* Task directions: Repeat the entire listing exactly. Omit all pictures.

* Exercise materials:
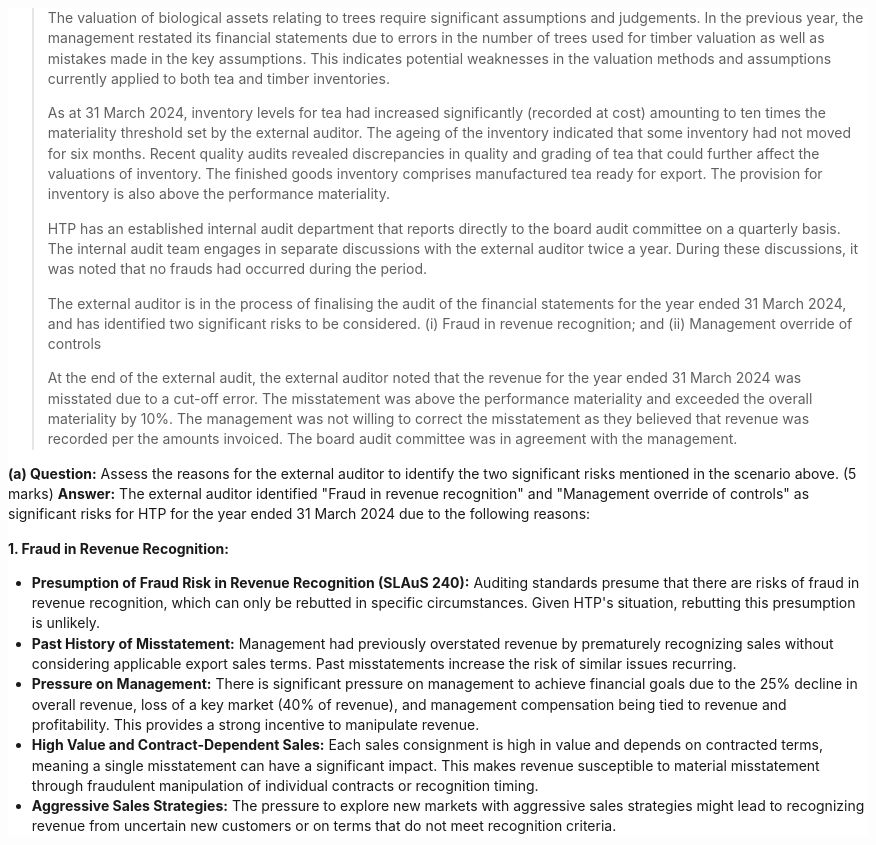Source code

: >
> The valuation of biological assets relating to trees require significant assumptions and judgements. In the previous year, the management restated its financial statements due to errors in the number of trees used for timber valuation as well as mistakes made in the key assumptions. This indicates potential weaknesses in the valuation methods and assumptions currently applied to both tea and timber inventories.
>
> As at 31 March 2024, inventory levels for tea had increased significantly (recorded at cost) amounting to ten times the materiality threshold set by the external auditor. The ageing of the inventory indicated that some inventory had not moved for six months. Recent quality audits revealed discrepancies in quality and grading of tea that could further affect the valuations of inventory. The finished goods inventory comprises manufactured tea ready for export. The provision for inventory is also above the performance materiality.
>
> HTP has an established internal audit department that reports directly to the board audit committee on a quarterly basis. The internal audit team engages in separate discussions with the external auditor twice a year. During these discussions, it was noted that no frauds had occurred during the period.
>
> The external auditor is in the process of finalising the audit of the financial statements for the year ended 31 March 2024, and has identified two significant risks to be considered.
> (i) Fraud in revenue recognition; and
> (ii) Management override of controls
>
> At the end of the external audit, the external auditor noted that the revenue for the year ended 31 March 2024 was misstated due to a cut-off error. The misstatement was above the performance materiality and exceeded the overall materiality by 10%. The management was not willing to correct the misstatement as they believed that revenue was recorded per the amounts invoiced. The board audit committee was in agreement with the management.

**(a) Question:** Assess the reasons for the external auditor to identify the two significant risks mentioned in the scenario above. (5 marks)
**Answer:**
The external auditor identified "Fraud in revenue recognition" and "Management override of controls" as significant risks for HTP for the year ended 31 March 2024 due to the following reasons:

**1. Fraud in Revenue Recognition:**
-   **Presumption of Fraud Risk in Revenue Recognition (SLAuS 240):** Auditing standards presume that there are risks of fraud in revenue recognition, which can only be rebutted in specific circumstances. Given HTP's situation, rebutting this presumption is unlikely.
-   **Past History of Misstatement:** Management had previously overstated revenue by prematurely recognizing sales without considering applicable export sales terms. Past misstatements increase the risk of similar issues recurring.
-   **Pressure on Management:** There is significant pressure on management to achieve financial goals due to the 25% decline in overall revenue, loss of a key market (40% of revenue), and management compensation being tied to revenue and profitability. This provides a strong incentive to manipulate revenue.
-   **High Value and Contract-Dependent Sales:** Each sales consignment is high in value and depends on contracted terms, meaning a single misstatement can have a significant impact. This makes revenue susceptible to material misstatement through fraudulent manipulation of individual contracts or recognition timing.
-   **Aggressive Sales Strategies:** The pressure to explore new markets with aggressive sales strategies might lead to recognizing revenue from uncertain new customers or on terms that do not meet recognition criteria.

* Exercise solution:
Source code

: >
> The valuation of biological assets relating to trees require significant assumptions and judgements. In the previous year, the management restated its financial statements due to errors in the number of trees used for timber valuation as well as mistakes made in the key assumptions. This indicates potential weaknesses in the valuation methods and assumptions currently applied to both tea and timber inventories.
>
> As at 31 March 2024, inventory levels for tea had increased significantly (recorded at cost) amounting to ten times the materiality threshold set by the external auditor. The ageing of the inventory indicated that some inventory had not moved for six months. Recent quality audits revealed discrepancies in quality and grading of tea that could further affect the valuations of inventory. The finished goods inventory comprises manufactured tea ready for export. The provision for inventory is also above the performance materiality.
>
> HTP has an established internal audit department that reports directly to the board audit committee on a quarterly basis. The internal audit team engages in separate discussions with the external auditor twice a year. During these discussions, it was noted that no frauds had occurred during the period.
>
> The external auditor is in the process of finalising the audit of the financial statements for the year ended 31 March 2024, and has identified two significant risks to be considered.
> (i) Fraud in revenue recognition; and
> (ii) Management override of controls
>
> At the end of the external audit, the external auditor noted that the revenue for the year ended 31 March 2024 was misstated due to a cut-off error. The misstatement was above the performance materiality and exceeded the overall materiality by 10%. The management was not willing to correct the misstatement as they believed that revenue was recorded per the amounts invoiced. The board audit committee was in agreement with the management.

**(a) Question:** Assess the reasons for the external auditor to identify the two significant risks mentioned in the scenario above. (5 marks)
**Answer:**
The external auditor identified "Fraud in revenue recognition" and "Management override of controls" as significant risks for HTP for the year ended 31 March 2024 due to the following reasons:

**1. Fraud in Revenue Recognition:**
-   **Presumption of Fraud Risk in Revenue Recognition (SLAuS 240):** Auditing standards presume that there are risks of fraud in revenue recognition, which can only be rebutted in specific circumstances. Given HTP's situation, rebutting this presumption is unlikely.
-   **Past History of Misstatement:** Management had previously overstated revenue by prematurely recognizing sales without considering applicable export sales terms. Past misstatements increase the risk of similar issues recurring.
-   **Pressure on Management:** There is significant pressure on management to achieve financial goals due to the 25% decline in overall revenue, loss of a key market (40% of revenue), and management compensation being tied to revenue and profitability. This provides a strong incentive to manipulate revenue.
-   **High Value and Contract-Dependent Sales:** Each sales consignment is high in value and depends on contracted terms, meaning a single misstatement can have a significant impact. This makes revenue susceptible to material misstatement through fraudulent manipulation of individual contracts or recognition timing.
-   **Aggressive Sales Strategies:** The pressure to explore new markets with aggressive sales strategies might lead to recognizing revenue from uncertain new customers or on terms that do not meet recognition criteria.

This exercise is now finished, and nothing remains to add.